EXERCISE PASSAGE
=== Section Start ===

1 INTRODUCTION
ALP2002 is a large-scale refraction seismic experiment for the study of the lithosphere in the Eastern Alps. It consists of a network of 13 passive lines of several hundred of kms length recording up to 40 shots. Its westernmost receiver line coincides with the TRANSALP profile and the results from that project will therefore provide valuable constraints for the analysis of the ALP2002 data.

2 TECTONIC SETTING OF THE INVESTGATION AREA
Fig.1: Major structures of the investigation area
Although earlier tectonic processes left their imprints in the Alps, we can choose the existence of Pangea in the Permian and Triassic eras as the beginning of the generation of the Alps. In the Jurassic, contemporaneous with the opening of the Atlantic Ocean, there was a sinistral strike-slip motion of Africa with respect to Europe. In the Cretaceous, this movement changed to a rotation of Africa relative to Europe, contracting the Tethys Ocean and introducing the convergence phase. The continent-continent collision between the European plate and the Apulian (Adriatic) micro-plate took place in the Oligocene. Continued convergence throughout the Tertiary led to the present orogenic pattern. However, the continent-continent collision is not the only imprinting tectonic process in the area of the ALP2002 investigation. In the late Oligocene and Miocene, escape took place from the compressed Central Alps to the unconstrained margin in form of the Pannonian Basin. The significant eastward thinning of the crust corresponds to the extrusion and tensional processes (Ratschbacher et al., 1991). The present day seismicity in the area of our investigation follows a pattern compatible with the escape tectonic model (Aric et al., 1987).
While the characteristic features of a continent-continent collision may be well described by a cross-section (2-D), the extrusion and escape processes require considerations in 3-D.

=== Section End ===

SUPPLIED DATA
=== Section Start ===

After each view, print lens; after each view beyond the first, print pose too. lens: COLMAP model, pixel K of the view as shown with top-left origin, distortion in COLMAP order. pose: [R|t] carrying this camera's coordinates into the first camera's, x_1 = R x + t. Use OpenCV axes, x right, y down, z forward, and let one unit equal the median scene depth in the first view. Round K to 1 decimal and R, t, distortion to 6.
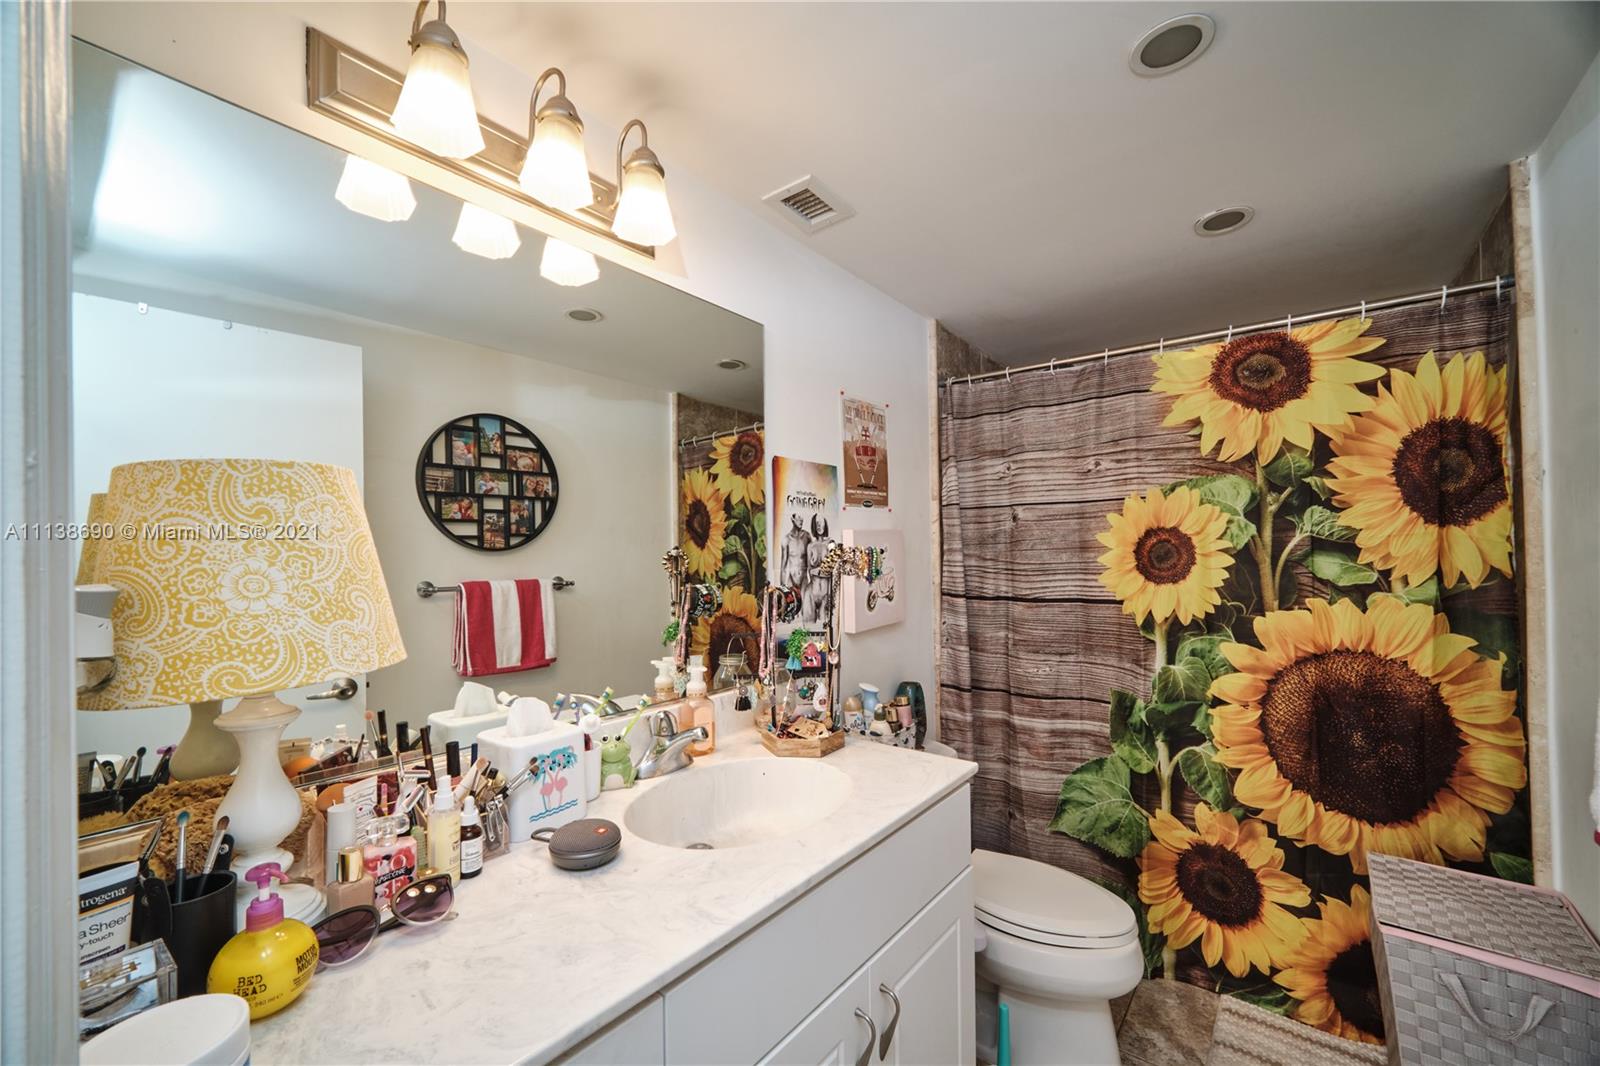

=== Section End ===

WORK TASK 1
In the ALP2002 text, when did the continent-continent collision between the European plate and the Apulian micro-plate take place?
WORK TASK 2
Write what follows the last sentence of the ALP2002 text on the Eastern Alps.

ANSWER 1
It took place in the Oligocene.

ANSWER 2
3 EXISTING SEISMIC INFORMATION OF THE LITHOSPHERE IN THE ALP2002 AREA
The exploration of the lithosphere of the Eastern Alps by seismic refraction and wide-angle reflection experiments started with refraction lines around the Eschenlohe quarry 40 years ago. Seismic lines spread out from this shot point over the Alps to the shot points Lago Lagorai and Trieste (Giese et al., 1976). The projects ALP 75, ALP 77 and ALP 78 supplied further refraction and wide-angle reflection lines. First results were published swiftly after the field experiments, and more elaborate interpretations followed later (Scarascia et al., 1997). The NE region of the ALP2002 study area was explored in parts by CELEBRATION 2000, a refraction and wide-angle reflection seismic experiment of a new generation covering a large portion of Central Europe (Guterch et al., 2001). Shots were recorded not only in a traditional in-line fashion but also in cross-line geometries. Therefore, the shooting and recording scheme offers improved possibilities for a 3-D interpretation, which will contribute substantial seismic information to ALP2002.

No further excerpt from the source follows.